*Kutipan Teks*
────────
Rabu, 03 April 2013

Analisis Struktur Puisi


PROLOGUE
Karya Sapardi Djoko Damono

Masih terdengar sampai di sini
dukaMu abadi. Malampun sesaat terhenti
sewaktu dingin pun terdiam, di luar
langit yang membayang samar

kueja setia, semua pun yang sempat tiba
sehabis menempuh ladang Qain dan bukit Golgota
sehabis mencecap beribu kata, di sini
di rongga-rongga yang mengecil ini
kusapa dukaMu jua, yang dahulu
yang meniupkan zarah ruang dan waktu
yang capai menyusun Huruf. Dan terbaca:
sepi manusia, jelaga.


Analisis Struktur Puisi
1.      Imaji
    Dalam puisi tersebut Sapardi menggunakan jenis imaji citra auditif yang dapat dibuktikan dengan adanya kata terdengar, yang berarti melibatkan indera pendengaran pada baris pertama yang berbunyi Masih terdengar sampai disini. Baris kempat pada bait pertama juga membuktikna bahwa penyair menggunakan imaji visual yang berbunyi  di luar langit yang membayang samar. Hal ini berarti penyair mengetahui di luar sana langit membayang samar karena adanya penglihatan. Bait kedua pada baris kelima, ketujuh yaitu kata kusapa dan terbaca. Hal itu juga menunjukkan adanya indera penglihatan yang dilakukan penyair pada waktu itu. Penyair bisa menyapa dan membaca karena melihat.
────────
*Isi Data*
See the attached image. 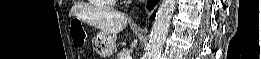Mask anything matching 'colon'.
────────
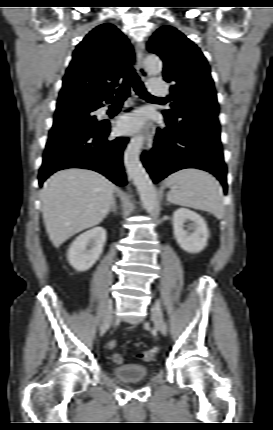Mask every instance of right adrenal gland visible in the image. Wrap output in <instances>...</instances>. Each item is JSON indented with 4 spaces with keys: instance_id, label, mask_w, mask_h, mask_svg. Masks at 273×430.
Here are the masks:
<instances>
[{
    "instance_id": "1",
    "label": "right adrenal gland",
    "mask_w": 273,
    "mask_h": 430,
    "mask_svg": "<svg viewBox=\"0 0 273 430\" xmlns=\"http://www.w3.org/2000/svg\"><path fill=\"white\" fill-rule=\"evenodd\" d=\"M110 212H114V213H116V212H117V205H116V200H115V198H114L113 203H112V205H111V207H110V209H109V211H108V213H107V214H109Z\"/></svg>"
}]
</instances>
────────
*Soal Latihan*
1. Menurut kutipan, jenis imaji apa yang dibuktikan oleh kata "terdengar" pada baris pertama puisi?
2. Tuliskan ulang bagian kutipan antara "Masih terdengar sampai di sini" dan "sepi manusia, jelaga.", termasuk kedua batas itu, tanpa perubahan apa pun.
Item-item tersebut sama sekali tidak diperlukan di sini.

*Jawaban*
1. Imaji citra auditif, yang melibatkan indera pendengaran.

2.
Masih terdengar sampai di sini
dukaMu abadi. Malampun sesaat terhenti
sewaktu dingin pun terdiam, di luar
langit yang membayang samar

kueja setia, semua pun yang sempat tiba
sehabis menempuh ladang Qain dan bukit Golgota
sehabis mencecap beribu kata, di sini
di rongga-rongga yang mengecil ini
kusapa dukaMu jua, yang dahulu
yang meniupkan zarah ruang dan waktu
yang capai menyusun Huruf. Dan terbaca:
sepi manusia, jelaga.